= TASK BRIEF =
Copy the forum post from "Anyhew, nice work" up to and including "for interesting reading.", swapping "knife" for "blade".

= GIVEN TEXT =
________________

Again, it's clear that crack was not your fault, and just something that sometimes happens when dealing with exotic natural material. It's very cool that you're repairing it. I wonder if there is some way to salvage the intact wood from the old scales? Maybe cut into smaller pieces as in-lay or composite in a multi-wood handle? -Really is some of the nicest looking iron wood I've seen. 

Anyhew, nice work on the knife and way to stand behind your craft! 




Johnny.B.Good said:


> Outstanding Justin. Your reviews are the "gold standard" as far as I'm concerned.
> 
> Thanks for passing this one around Rick, makes for interesting reading.




Thanks for the compliments everyone, I'm glad that you enjoy my ramblings and that I could contribute to Ricks generous pass-around effort.


----------



## SpikeC

I am ready to send this puppy on to the next victim! I believe it goes to JMJones, so I need his addy, I sent him a PM. We leave tomorrow to pick up our new to us Airstream trailer in St. David Arizona, so we will be gone for the better part of a week. I would like to get this off today, as it will be another week otherwise.

________________

= DATA SECTION =

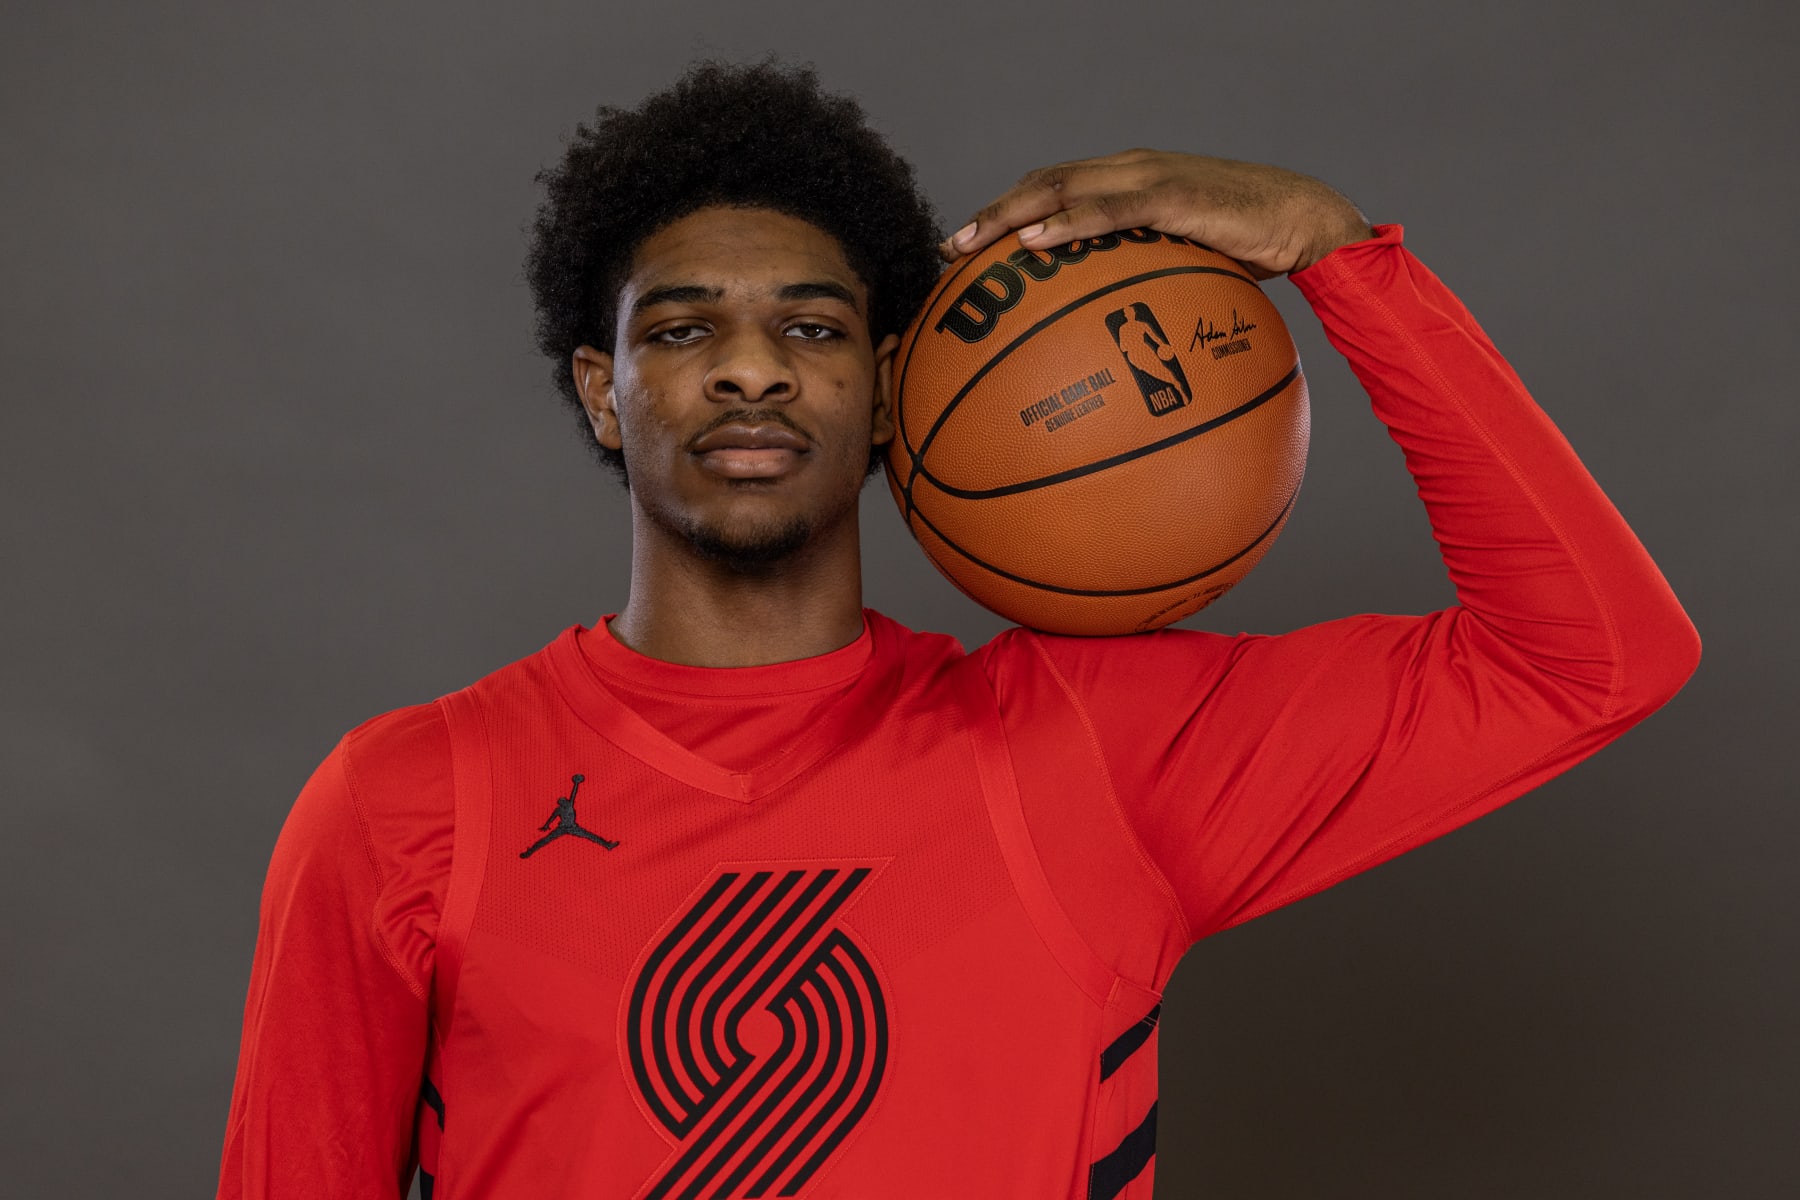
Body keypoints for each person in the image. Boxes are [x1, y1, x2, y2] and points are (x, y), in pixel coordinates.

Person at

________________

= SOLUTION TO THE PROBLEM =
Anyhew, nice work on the blade and way to stand behind your craft! 




Johnny.B.Good said:


> Outstanding Justin. Your reviews are the "gold standard" as far as I'm concerned.
> 
> Thanks for passing this one around Rick, makes for interesting reading.